Cases of cervical cancer decreased by almost 90% thanks to HPV vaccine, real world data show

Cases of cervical cancer fell among British women who received a human papillomavirus (HPV) vaccination, according to a study published Thursday.

By comparing the incidence of cervical cancer and pre-cancer stages before and after an HPV vaccination program was introduced in the UK in 2008, the researchers found a “significant reduction”, especially among the youngest women who had received the dot, according to results published in The Lancet medical journal.

“Our study provides the first direct evidence of the effect of HPV vaccination using the bivalent Cervarix vaccine on the incidence of cervical cancer,” the authors wrote.

The estimated risk reduction was most noticeable among those who had been vaccinated at the earliest possible age of 12-13 years, with a decrease of 87 percent. Those immunized between the ages of 16-18 experienced a 34 percent decrease, the study found.

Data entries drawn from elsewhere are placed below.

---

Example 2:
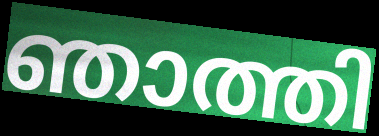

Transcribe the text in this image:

ഞാത്തി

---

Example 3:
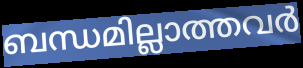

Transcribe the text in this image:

ബന്ധമില്ലാത്തവർ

Cervical cancer caused by HPV – a common sexually transmitted infection – can be prevented with reliable and safe vaccines and can also be cured if caught early and treated.

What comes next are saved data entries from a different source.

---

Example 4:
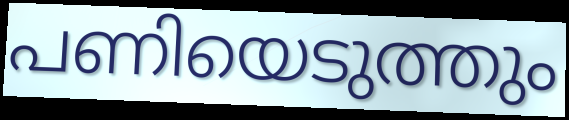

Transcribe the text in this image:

പണിയെടുത്തും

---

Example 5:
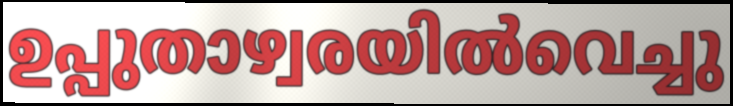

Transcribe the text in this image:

ഉപ്പുതാഴ്വരയിൽവെച്ചുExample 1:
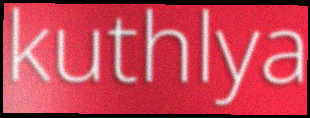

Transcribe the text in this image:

kuthlya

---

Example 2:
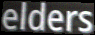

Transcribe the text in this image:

elders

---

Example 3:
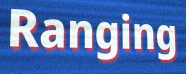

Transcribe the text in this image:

Ranging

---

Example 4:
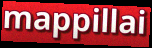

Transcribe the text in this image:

mappillai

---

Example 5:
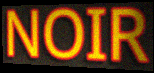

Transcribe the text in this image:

NOIR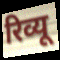
रिव्यू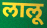
लालू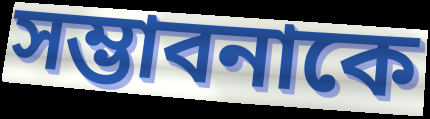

Last year, the World Health Organization launched a global strategy to eliminate the disease, which is one of the most common female cancers and kills hundreds of thousands annually.

While the latest study seems to support the widespread use of HPV vaccines, the uptake and availability of the shots poses a problem, according to a comment accompanying the results.

“Even in a wealthy country, such as England with free access to HPV immunization, admission has not reached the 90 percent vaccination target for girls aged 15 years set by the WHO,” wrote gynecologists Maggie Cruickshank and Mihaela Grigore.

“Covid-19 is an additional challenge for the delivery of HPV vaccination, but only adds to a long list, including access to affordable vaccines, infrastructure for low-temperature controlled supply chains, delivery and waste disposal.”

The authors of the study also noted several limitations, including that cervical cancer rarely occurs in the age group they studied – people today not older than 25 – even in the absence of vaccines.